### Collected data
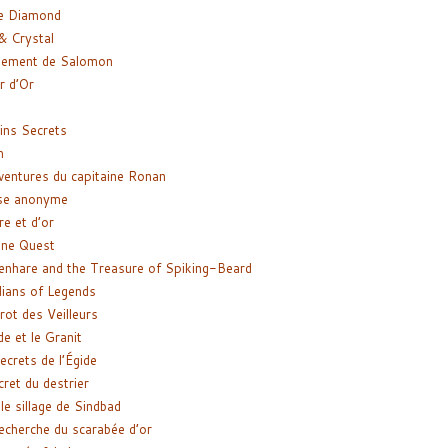
e Diamond
& Crystal
gement de Salomon
ir d’Or
ns Secrets
m
ventures du capitaine Ronan
se anonyme
re et d’or
ne Quest
enhare and the Treasure of Spiking-Beard
ians of Legends
rot des Veilleurs
de et le Granit
ecrets de l’Égide
cret du destrier
le sillage de Sindbad
recherche du scarabée d’or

### ACTIVITY
Could you extract every line of text from the records, copying each one unchanged and leaving the pictures out of your answer?

### PROBLEM SOLUTION
e Diamond
& Crystal
gement de Salomon
ir d’Or
ns Secrets
m
ventures du capitaine Ronan
se anonyme
re et d’or
ne Quest
enhare and the Treasure of Spiking-Beard
ians of Legends
rot des Veilleurs
de et le Granit
ecrets de l’Égide
cret du destrier
le sillage de Sindbad
recherche du scarabée d’or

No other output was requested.